▶ [ACTIVITY] Reproduce, exactly and in full, only the lines below from the one containing "right front paw: (597, 693)" through the one containing "neck: (991, 669)".

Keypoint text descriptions
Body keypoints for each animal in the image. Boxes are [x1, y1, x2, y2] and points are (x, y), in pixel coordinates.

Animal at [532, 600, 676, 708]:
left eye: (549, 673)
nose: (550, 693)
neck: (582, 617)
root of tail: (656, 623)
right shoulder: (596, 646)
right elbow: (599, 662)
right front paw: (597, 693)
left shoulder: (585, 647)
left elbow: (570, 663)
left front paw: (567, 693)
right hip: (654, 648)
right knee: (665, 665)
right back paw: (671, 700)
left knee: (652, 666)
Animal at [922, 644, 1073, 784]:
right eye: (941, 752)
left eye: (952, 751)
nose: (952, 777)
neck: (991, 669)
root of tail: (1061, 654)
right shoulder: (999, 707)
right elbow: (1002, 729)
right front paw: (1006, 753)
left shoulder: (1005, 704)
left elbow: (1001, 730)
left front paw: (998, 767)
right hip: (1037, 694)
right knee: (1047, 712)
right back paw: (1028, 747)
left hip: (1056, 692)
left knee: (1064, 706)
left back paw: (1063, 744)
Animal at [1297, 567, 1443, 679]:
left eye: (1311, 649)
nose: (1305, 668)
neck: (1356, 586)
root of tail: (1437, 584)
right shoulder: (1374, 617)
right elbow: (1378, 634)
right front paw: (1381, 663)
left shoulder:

--

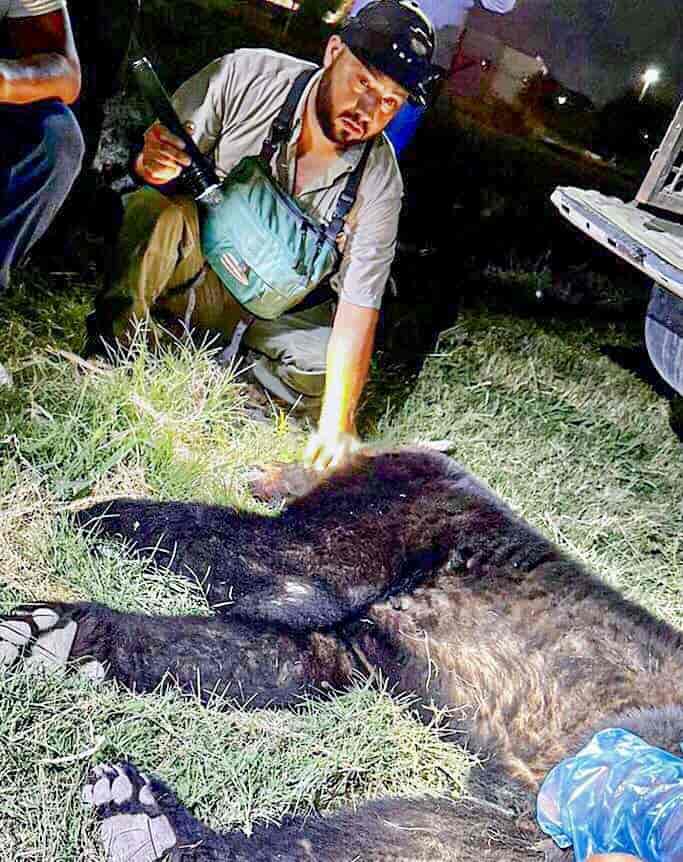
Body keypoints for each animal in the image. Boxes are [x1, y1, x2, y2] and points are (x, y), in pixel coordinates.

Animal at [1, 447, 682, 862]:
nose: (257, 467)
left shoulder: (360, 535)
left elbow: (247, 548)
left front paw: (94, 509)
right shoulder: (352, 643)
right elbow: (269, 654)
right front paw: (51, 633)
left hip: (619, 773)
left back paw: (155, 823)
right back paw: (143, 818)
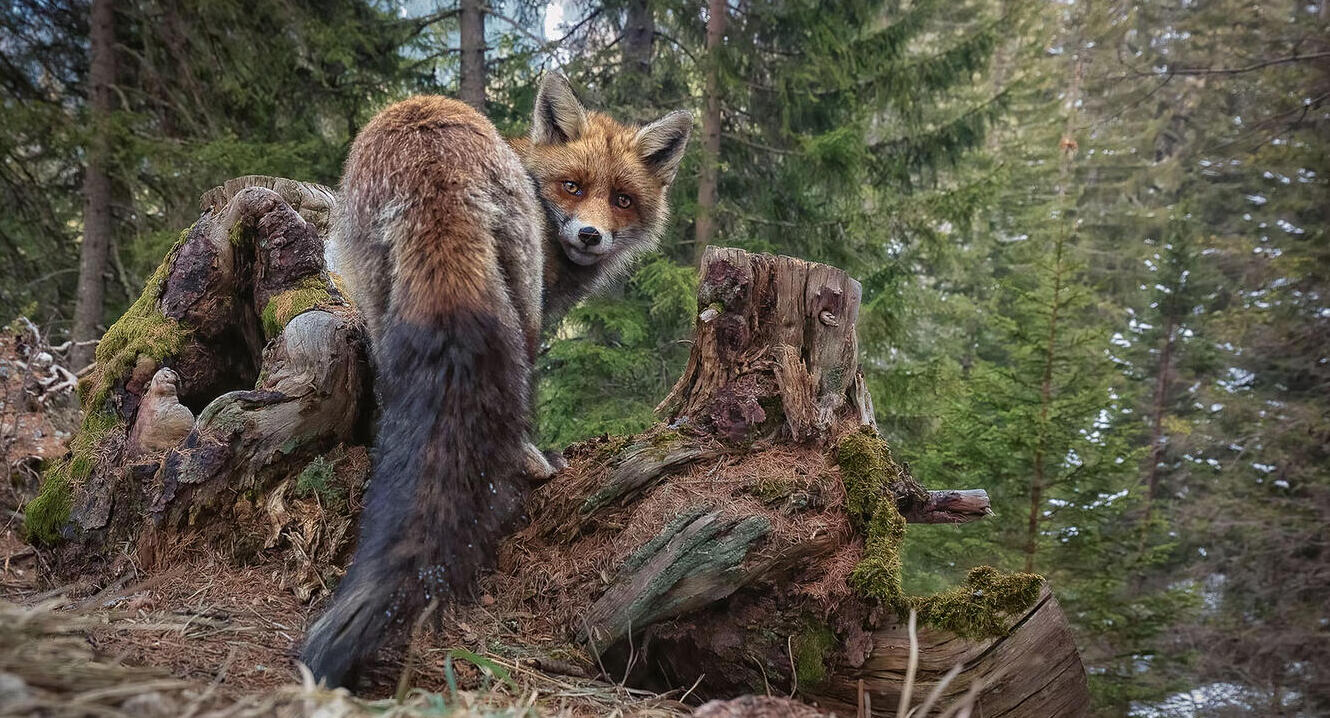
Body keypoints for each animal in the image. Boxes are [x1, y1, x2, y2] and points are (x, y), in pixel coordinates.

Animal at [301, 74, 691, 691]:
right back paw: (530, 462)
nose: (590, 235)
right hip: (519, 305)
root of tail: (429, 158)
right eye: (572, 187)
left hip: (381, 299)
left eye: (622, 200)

...

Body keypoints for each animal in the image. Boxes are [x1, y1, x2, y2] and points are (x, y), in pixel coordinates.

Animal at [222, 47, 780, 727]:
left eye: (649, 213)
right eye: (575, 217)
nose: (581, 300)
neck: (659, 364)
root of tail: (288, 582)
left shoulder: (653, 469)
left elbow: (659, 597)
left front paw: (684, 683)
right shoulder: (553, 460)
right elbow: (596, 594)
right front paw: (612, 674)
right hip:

▶ [FINAL ANSWER]
right front paw: (597, 693)
left shoulder: (585, 647)
left elbow: (570, 663)
left front paw: (567, 693)
right hip: (654, 648)
right knee: (665, 665)
right back paw: (671, 700)
left knee: (652, 666)
Animal at [922, 644, 1073, 784]:
right eye: (941, 752)
left eye: (952, 751)
nose: (952, 777)
neck: (991, 669)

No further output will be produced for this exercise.